Ce qu’il accepte moins, c’est l’obligation de déposer, dans les 45 jours suivant le jugement, une demande de permis comportant un rapport d’un ingénieur en géotechnique avec, notamment, les conditions pour enlever les matières résiduelles déposées depuis juin 2007 et le retrait, dans un délai d’un an après l’obtention du permis, de ces matières. S’il ne le fait pas, la municipalité pourra le faire elle-même et lui refiler la facture.

J’ai amélioré le bord de la route après la courbe, et il faut tout enlever.

Marcel Vendette

Lors du procès, l’arpenteur-géomètre expert a évalué à 25 989 m3 la quantité de remblai déposée de 2008 à 2014.

Entre les années 2007 et 2012, les Vendette ont fait « transporter des centaines de voyages de camion-benne de matières résiduelles sur leurs lots pour constituer un remblai de grande envergure. Ils entreposent aussi, sur leurs lots, de nombreux débris de toutes sortes », peut-on lire dans le jugement du juge Immer, rendu le 7 août.

Le jugement reproche aussi à M. Vendette de ne pas avoir fait réaliser une expertise par un professionnel pour faire ses travaux de remblai, qui « empiètent dans la zone sujette aux mouvements de terrain ».

Opération de filature

En 2010, le ministère de l’Environnement avait même procédé à une opération de filature et avait observé, à deux reprises, « le chargement au Centre d’un camion-benne (“10 roues”) avec des matières résiduelles, dont de très gros morceaux de béton excédant très largement 30 centimètres, leur transport jusqu’au site des défendeurs et leur déchargement », lit-on dans le jugement.

Pour la municipalité, c’est clair qu’il fallait y mettre un terme. Sinon, n’importe qui aurait pu faire la même chose. Il fallait que ça cesse.

Yves Prud’homme, maire de Saint-Roch-de-l’Achigan, au téléphone

Le maire Prud’homme a rappelé que le secteur est situé en zone résidentielle.

Dans son témoignage, M. Riopel a dit que les granulats étaient échantillonnés. Le juge a noté que le « Tribunal ne sait pas quelle est la nature des tests qui sont effectués ni quelle méthode est employée ». M. Riopel n’a pas pu être joint hier.

M. Vendette, un ancien recycleur automobile et camionneur, se représentait lui-même. « Je n’avais pas les moyens de payer un avocat », a dit l’homme, invalide depuis un accident.

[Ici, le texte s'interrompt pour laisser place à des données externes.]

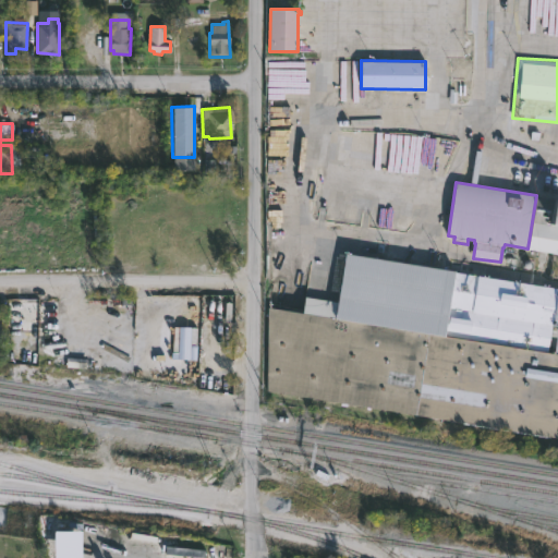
[(557,253),(528,249),(537,195),(557,198),(557,253)]
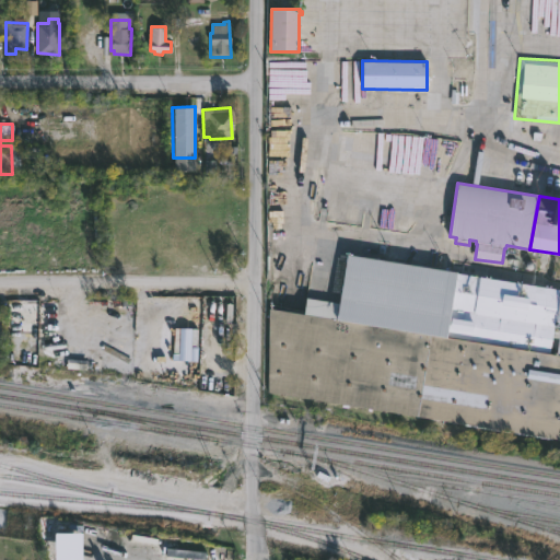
[(558,295),(559,295),(559,439),(268,392),(269,308),(559,354),(559,318),(555,318),(551,341),(550,349),(447,333),(446,336),(336,318),(347,254),(559,290),(558,295)]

Il avait fait l’objet d’infractions du ministère de l’Environnement pour ce même sujet, infractions pour lesquelles il avait plaidé coupable en 2012.

Ce jugement vient s’ajouter à plusieurs cas de matières disposées illégalement dans les dernières années. La Presse avait notamment mis au jour le déversement de matières contaminées dans un secteur rural de Saint-André-d’Argenteuil en janvier dernier et l’existence d’un dépotoir illégal en Montérégie en 2018.

Le ministre de l’Environnement, Benoit Charrette, avait d’ailleurs annoncé, en avril dernier, vouloir s’attaquer au problème de sols contaminés avec des contrôles plus stricts, pour mettre fin aux déversements illégaux dans la nature.